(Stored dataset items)
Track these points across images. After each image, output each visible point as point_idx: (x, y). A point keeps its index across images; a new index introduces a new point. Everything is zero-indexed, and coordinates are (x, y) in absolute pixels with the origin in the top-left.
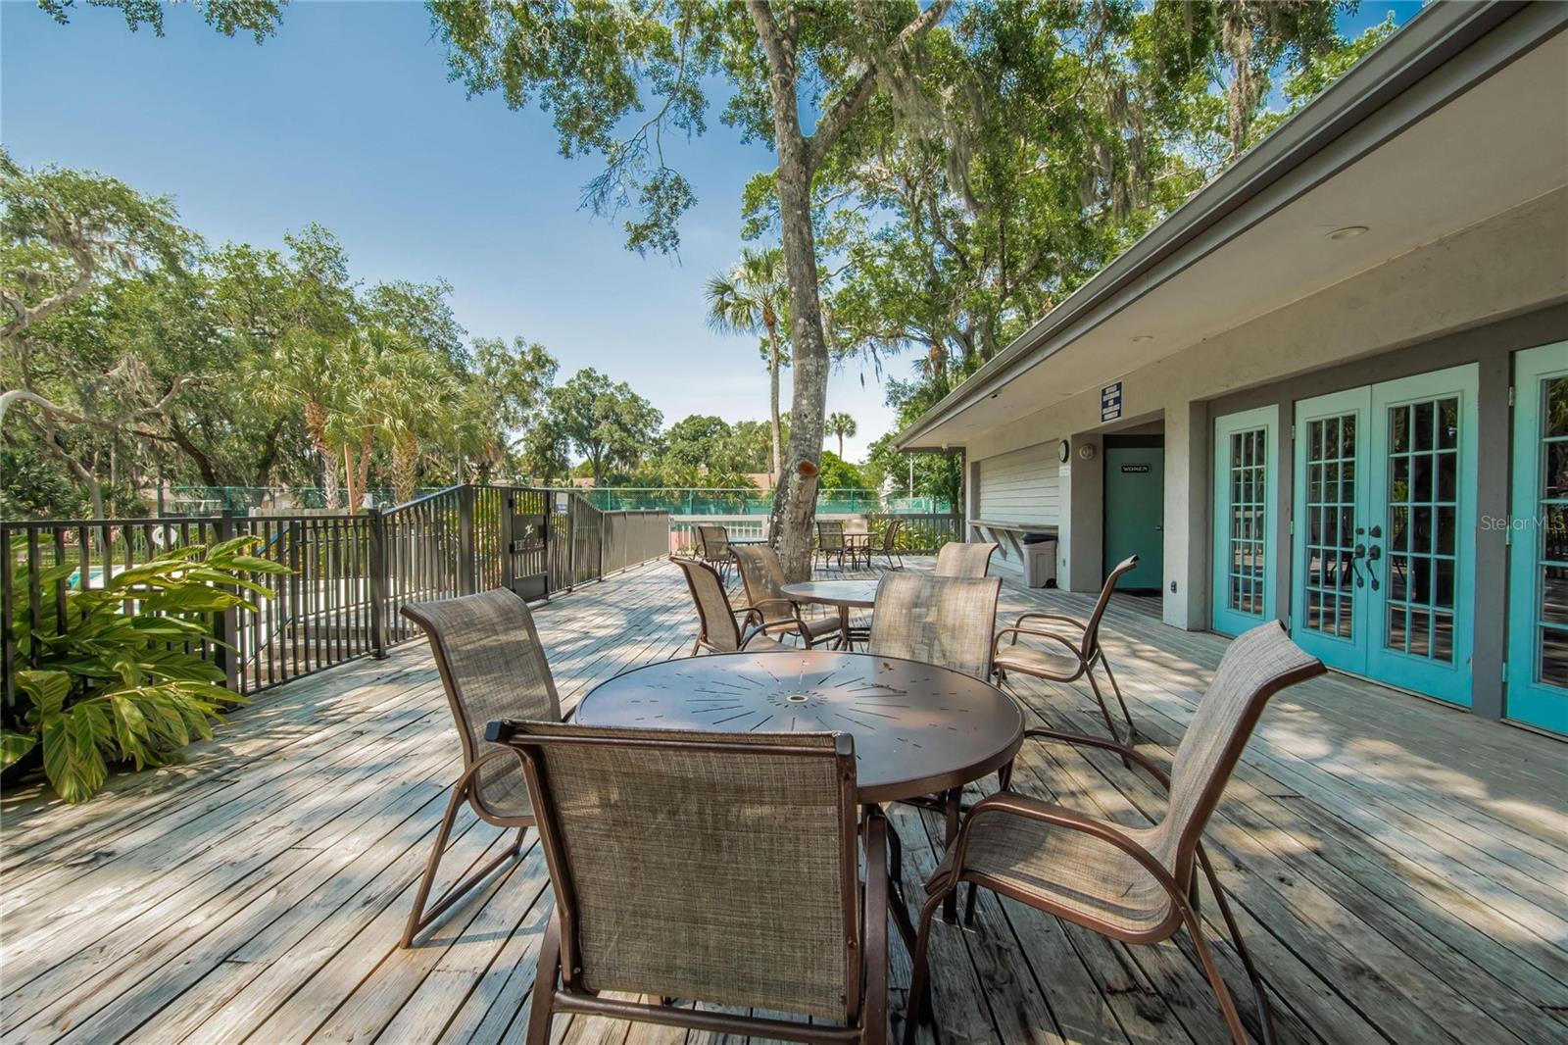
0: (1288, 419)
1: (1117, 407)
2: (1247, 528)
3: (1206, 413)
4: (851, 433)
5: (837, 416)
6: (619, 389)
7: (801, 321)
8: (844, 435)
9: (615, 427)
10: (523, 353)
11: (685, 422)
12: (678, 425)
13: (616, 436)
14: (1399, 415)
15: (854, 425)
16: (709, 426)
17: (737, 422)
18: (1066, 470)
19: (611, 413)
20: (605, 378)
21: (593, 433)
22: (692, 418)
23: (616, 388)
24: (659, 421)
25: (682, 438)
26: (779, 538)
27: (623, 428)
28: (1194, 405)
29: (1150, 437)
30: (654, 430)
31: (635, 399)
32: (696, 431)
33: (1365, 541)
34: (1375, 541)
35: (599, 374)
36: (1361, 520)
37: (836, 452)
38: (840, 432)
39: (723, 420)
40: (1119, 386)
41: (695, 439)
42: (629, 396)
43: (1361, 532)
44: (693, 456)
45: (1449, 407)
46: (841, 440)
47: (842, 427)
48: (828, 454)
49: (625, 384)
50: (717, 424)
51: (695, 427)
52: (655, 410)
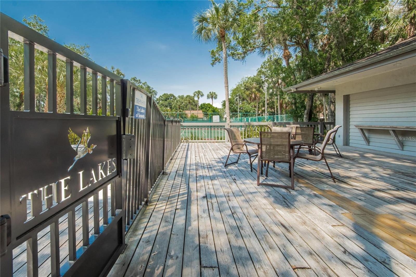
4: (216, 98)
6: (144, 84)
8: (213, 99)
11: (163, 95)
12: (161, 96)
15: (216, 96)
16: (170, 97)
17: (178, 95)
20: (140, 80)
22: (165, 94)
23: (143, 84)
24: (156, 94)
25: (162, 100)
31: (149, 87)
32: (166, 98)
35: (138, 79)
37: (211, 104)
39: (174, 95)
41: (166, 100)
42: (147, 86)
44: (165, 106)
46: (212, 100)
47: (213, 96)
48: (209, 104)
49: (146, 83)
50: (172, 96)
51: (166, 97)
52: (155, 91)
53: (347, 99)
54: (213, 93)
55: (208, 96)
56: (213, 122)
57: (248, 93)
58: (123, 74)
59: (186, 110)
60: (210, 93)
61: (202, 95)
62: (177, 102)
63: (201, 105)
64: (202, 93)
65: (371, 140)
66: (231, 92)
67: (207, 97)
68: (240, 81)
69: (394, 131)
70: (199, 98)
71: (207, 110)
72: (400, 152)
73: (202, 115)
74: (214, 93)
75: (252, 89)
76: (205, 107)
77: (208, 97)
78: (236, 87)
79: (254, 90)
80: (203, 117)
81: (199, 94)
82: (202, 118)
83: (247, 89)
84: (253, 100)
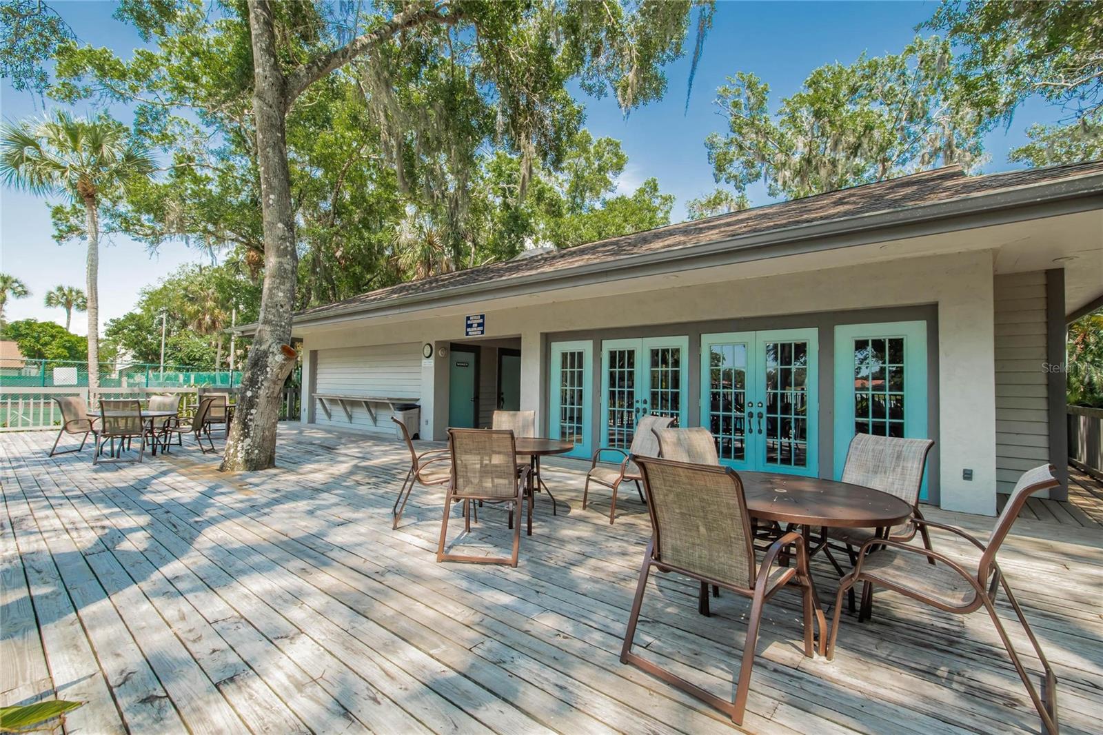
0: (598, 349)
1: (481, 328)
2: (572, 397)
3: (547, 339)
4: (84, 307)
5: (66, 290)
7: (280, 225)
8: (72, 310)
14: (654, 353)
18: (429, 364)
26: (253, 411)
28: (541, 334)
29: (510, 350)
33: (640, 405)
34: (645, 406)
36: (637, 397)
37: (62, 324)
38: (68, 305)
40: (482, 317)
43: (637, 402)
45: (676, 352)
46: (69, 313)
47: (70, 300)
53: (314, 355)
54: (71, 291)
55: (49, 298)
56: (55, 384)
57: (191, 308)
60: (60, 289)
61: (22, 294)
63: (16, 325)
64: (22, 286)
65: (354, 415)
66: (144, 298)
67: (43, 301)
68: (175, 272)
69: (366, 402)
71: (42, 341)
72: (374, 429)
73: (19, 357)
74: (77, 292)
75: (204, 299)
76: (35, 335)
77: (49, 301)
78: (160, 286)
79: (210, 304)
80: (21, 365)
81: (9, 287)
82: (19, 369)
83: (191, 300)
84: (207, 330)
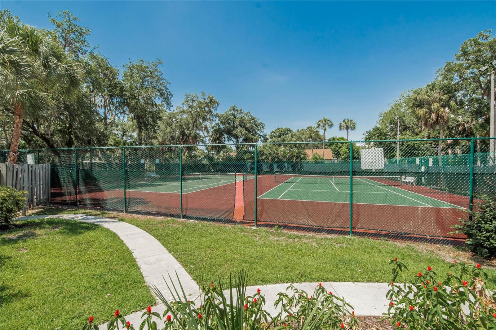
4: (353, 128)
5: (346, 121)
6: (247, 114)
8: (349, 130)
9: (244, 129)
10: (204, 99)
11: (276, 130)
12: (273, 132)
13: (243, 133)
15: (354, 125)
16: (285, 132)
17: (297, 130)
19: (242, 124)
20: (241, 110)
21: (234, 132)
22: (279, 129)
23: (245, 114)
24: (264, 128)
25: (274, 136)
27: (247, 129)
30: (261, 132)
31: (253, 118)
32: (280, 134)
35: (238, 109)
37: (345, 137)
38: (347, 128)
39: (291, 130)
41: (279, 137)
42: (251, 117)
46: (348, 132)
47: (349, 126)
48: (342, 139)
49: (249, 113)
50: (289, 131)
51: (279, 132)
52: (262, 123)
55: (340, 127)
57: (421, 111)
58: (217, 101)
59: (307, 149)
60: (344, 121)
61: (331, 125)
62: (292, 136)
63: (329, 140)
64: (331, 122)
70: (325, 130)
71: (339, 146)
73: (331, 155)
74: (351, 121)
75: (431, 103)
76: (336, 143)
79: (435, 105)
80: (332, 158)
81: (326, 123)
82: (331, 160)
83: (419, 106)
84: (432, 125)
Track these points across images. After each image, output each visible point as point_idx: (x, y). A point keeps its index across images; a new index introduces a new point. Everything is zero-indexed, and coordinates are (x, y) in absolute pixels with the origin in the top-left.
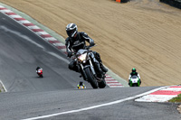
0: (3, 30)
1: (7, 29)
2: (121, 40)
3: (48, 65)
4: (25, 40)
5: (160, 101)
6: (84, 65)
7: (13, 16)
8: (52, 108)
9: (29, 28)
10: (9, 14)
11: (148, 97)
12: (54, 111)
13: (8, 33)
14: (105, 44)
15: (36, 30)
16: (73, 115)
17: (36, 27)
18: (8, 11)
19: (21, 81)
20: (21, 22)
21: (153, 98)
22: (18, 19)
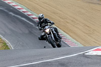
0: (11, 15)
1: (13, 14)
2: (77, 20)
3: (36, 34)
4: (23, 20)
5: (98, 54)
6: (48, 35)
7: (16, 7)
8: (38, 58)
9: (25, 13)
10: (14, 6)
11: (92, 52)
12: (39, 60)
13: (14, 16)
14: (68, 23)
15: (29, 15)
16: (50, 62)
17: (29, 13)
18: (14, 4)
19: (21, 43)
20: (21, 11)
21: (95, 53)
22: (19, 9)
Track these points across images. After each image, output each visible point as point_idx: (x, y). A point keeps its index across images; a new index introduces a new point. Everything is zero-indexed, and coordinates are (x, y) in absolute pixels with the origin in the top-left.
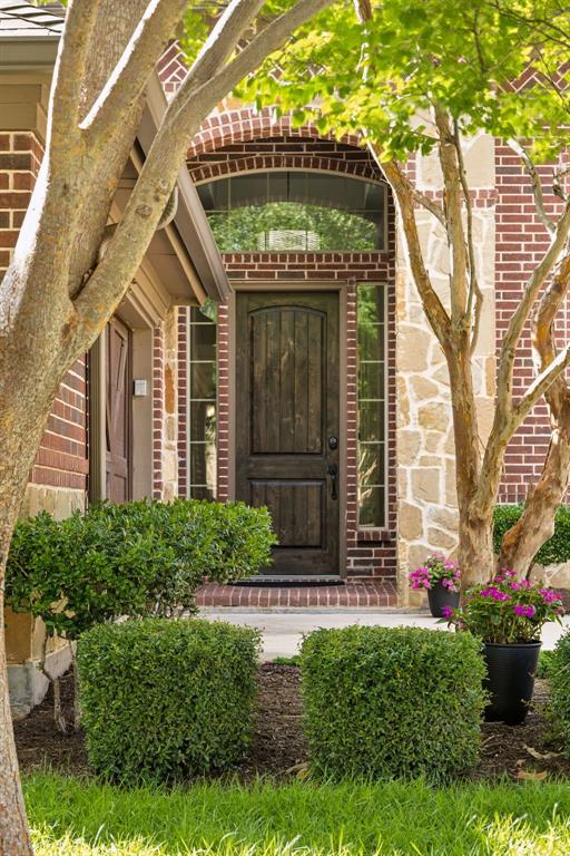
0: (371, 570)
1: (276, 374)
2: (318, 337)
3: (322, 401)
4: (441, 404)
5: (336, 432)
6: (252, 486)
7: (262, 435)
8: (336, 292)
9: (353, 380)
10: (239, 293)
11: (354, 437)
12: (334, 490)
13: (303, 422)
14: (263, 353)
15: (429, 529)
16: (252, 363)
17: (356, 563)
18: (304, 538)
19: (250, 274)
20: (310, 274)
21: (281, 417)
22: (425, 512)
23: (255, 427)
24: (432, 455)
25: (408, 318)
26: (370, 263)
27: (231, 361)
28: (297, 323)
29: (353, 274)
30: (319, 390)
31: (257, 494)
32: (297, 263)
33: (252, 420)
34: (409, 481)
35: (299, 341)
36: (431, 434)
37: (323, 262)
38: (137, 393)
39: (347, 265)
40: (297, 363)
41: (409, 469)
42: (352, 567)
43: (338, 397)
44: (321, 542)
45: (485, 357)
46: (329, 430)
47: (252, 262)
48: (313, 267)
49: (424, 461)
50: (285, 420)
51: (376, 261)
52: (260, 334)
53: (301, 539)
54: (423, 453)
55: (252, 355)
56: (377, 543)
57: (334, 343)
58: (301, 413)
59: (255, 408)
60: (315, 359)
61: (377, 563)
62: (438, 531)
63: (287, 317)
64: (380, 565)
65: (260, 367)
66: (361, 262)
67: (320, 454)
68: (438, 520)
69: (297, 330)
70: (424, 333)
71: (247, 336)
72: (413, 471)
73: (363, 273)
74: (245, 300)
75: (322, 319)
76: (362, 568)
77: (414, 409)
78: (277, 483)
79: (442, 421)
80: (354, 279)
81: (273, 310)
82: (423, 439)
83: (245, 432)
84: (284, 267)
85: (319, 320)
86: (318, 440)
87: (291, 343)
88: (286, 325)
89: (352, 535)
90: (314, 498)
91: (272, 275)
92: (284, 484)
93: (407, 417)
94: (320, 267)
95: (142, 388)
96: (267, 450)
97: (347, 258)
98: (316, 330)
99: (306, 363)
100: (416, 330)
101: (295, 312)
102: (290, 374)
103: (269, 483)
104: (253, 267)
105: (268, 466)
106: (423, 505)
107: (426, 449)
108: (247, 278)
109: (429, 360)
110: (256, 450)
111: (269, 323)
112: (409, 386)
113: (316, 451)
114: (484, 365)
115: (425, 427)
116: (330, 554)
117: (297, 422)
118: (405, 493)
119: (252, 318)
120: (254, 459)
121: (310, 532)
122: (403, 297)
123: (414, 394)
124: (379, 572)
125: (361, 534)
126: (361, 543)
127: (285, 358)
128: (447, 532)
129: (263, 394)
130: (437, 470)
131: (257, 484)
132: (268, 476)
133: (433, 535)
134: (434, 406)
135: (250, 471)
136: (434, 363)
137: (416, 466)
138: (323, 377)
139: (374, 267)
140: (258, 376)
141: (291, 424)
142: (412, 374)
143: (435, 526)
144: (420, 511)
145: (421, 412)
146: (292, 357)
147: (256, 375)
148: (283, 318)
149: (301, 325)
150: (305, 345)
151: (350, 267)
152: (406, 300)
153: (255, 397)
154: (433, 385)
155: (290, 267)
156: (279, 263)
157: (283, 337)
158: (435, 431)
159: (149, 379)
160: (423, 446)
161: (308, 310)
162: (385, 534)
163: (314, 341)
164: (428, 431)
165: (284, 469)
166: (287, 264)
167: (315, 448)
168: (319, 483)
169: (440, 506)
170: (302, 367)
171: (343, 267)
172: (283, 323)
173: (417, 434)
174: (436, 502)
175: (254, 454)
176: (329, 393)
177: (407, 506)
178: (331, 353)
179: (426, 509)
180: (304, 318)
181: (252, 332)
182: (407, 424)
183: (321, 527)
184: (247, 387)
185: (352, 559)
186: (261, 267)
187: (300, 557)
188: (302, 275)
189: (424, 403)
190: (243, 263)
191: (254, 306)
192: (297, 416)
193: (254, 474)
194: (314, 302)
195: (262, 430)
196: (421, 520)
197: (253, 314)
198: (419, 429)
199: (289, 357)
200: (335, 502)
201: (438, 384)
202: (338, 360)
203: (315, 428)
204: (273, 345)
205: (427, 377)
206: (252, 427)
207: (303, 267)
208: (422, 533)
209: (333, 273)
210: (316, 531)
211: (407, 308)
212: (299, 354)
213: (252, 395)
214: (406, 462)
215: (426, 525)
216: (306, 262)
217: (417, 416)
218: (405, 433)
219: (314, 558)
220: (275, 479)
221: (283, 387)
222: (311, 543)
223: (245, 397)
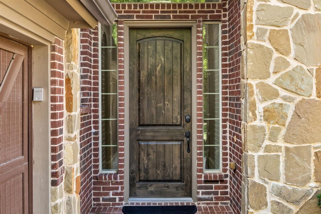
0: (212, 198)
1: (153, 78)
2: (179, 55)
3: (181, 93)
4: (281, 104)
5: (189, 112)
6: (139, 145)
7: (145, 114)
8: (190, 28)
9: (201, 82)
10: (131, 29)
11: (201, 116)
12: (189, 147)
13: (170, 106)
14: (146, 65)
15: (272, 202)
16: (139, 71)
17: (203, 193)
18: (171, 175)
19: (137, 17)
20: (174, 17)
21: (157, 103)
22: (268, 188)
23: (141, 109)
24: (273, 144)
25: (255, 37)
26: (211, 9)
27: (126, 70)
28: (166, 47)
29: (200, 16)
30: (179, 87)
31: (143, 150)
32: (166, 10)
33: (139, 105)
34: (256, 164)
35: (167, 58)
36: (274, 128)
37: (182, 9)
38: (36, 99)
39: (197, 10)
40: (166, 71)
41: (256, 155)
42: (200, 196)
43: (191, 91)
44: (181, 178)
45: (315, 68)
46: (186, 111)
47: (138, 9)
48: (176, 12)
49: (268, 149)
50: (159, 105)
51: (215, 8)
52: (144, 54)
53: (169, 176)
54: (267, 142)
55: (139, 66)
56: (216, 182)
57: (188, 59)
58: (169, 101)
59: (141, 98)
60: (177, 68)
61: (216, 193)
62: (279, 203)
63: (160, 44)
64: (218, 194)
65: (144, 73)
66: (206, 9)
67: (180, 125)
68: (279, 194)
69: (166, 51)
70: (268, 49)
71: (136, 55)
72: (260, 157)
73: (207, 16)
74: (135, 33)
75: (181, 44)
76: (206, 196)
77: (260, 107)
78: (154, 143)
79: (282, 117)
80: (201, 19)
81: (152, 39)
82: (267, 132)
83: (136, 112)
84: (158, 12)
85: (179, 45)
86: (179, 117)
87: (163, 59)
88: (159, 48)
89: (200, 176)
90: (177, 152)
91: (151, 17)
92: (159, 143)
93: (254, 115)
94: (180, 12)
95: (40, 95)
96: (149, 123)
97: (197, 6)
98: (177, 51)
99: (171, 71)
100: (261, 46)
101: (165, 40)
102: (162, 78)
103: (150, 143)
104: (139, 12)
105: (149, 132)
106: (267, 183)
107: (270, 139)
108: (135, 19)
109: (271, 70)
110: (141, 123)
111: (149, 47)
112: (256, 91)
113: (178, 124)
114: (314, 74)
115: (269, 123)
116: (186, 185)
117: (166, 106)
118: (253, 174)
119: (139, 44)
120: (141, 128)
121: (174, 172)
122: (251, 21)
123: (260, 97)
124: (217, 199)
125: (206, 176)
126: (206, 182)
127: (158, 68)
128: (285, 204)
129: (146, 90)
130: (279, 156)
131: (142, 143)
132: (149, 138)
133: (275, 206)
134: (276, 106)
135: (138, 135)
136: (275, 73)
137: (261, 153)
138: (182, 79)
139: (213, 12)
140: (143, 78)
141: (163, 108)
142: (258, 81)
143: (277, 199)
144: (265, 188)
145: (266, 111)
146: (163, 68)
147: (141, 78)
148: (158, 44)
149: (168, 48)
150: (171, 60)
151: (199, 12)
152: (254, 23)
153: (141, 92)
154: (275, 89)
155: (162, 12)
156: (155, 10)
157: (157, 56)
158: (277, 126)
159: (46, 87)
160: (267, 137)
161: (172, 39)
162: (221, 176)
163: (176, 58)
164: (271, 126)
165: (158, 134)
166: (160, 10)
167: (177, 122)
168: (180, 143)
169: (281, 184)
170: (169, 73)
171: (194, 12)
172: (158, 47)
173: (262, 128)
174: (278, 180)
175: (140, 125)
176: (185, 89)
177: (254, 184)
178: (187, 65)
179: (270, 185)
180: (170, 44)
181: (139, 52)
182: (255, 120)
183: (181, 168)
184: (136, 85)
185: (200, 191)
186: (144, 12)
187: (168, 187)
188: (169, 16)
189: (268, 103)
190: (132, 9)
191: (140, 36)
192: (166, 103)
193: (141, 138)
194: (176, 34)
195: (145, 111)
196: (266, 195)
197: (139, 42)
198: (264, 124)
199: (161, 67)
200: (189, 154)
201: (279, 89)
202: (191, 69)
203: (177, 110)
204: (151, 60)
205: (270, 84)
206: (139, 109)
207: (170, 12)
208: (266, 205)
209: (189, 16)
210: (178, 171)
211: (255, 30)
212: (168, 66)
213: (139, 90)
214: (254, 150)
215: (270, 198)
216: (171, 9)
217: (262, 114)
218: (253, 127)
219: (177, 188)
220: (154, 140)
221: (158, 85)
222: (175, 178)
223: (135, 91)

Description of the task:
Output the lines from the one with "53: (347, 99)" up to and including the one with "70: (199, 98)", exactly as they appear in the records above.

Final answer:
53: (347, 99)
54: (213, 93)
55: (208, 96)
56: (213, 122)
57: (248, 93)
58: (123, 74)
59: (186, 110)
60: (210, 93)
61: (202, 95)
62: (177, 102)
63: (201, 105)
64: (202, 93)
65: (371, 140)
66: (231, 92)
67: (207, 97)
68: (240, 81)
69: (394, 131)
70: (199, 98)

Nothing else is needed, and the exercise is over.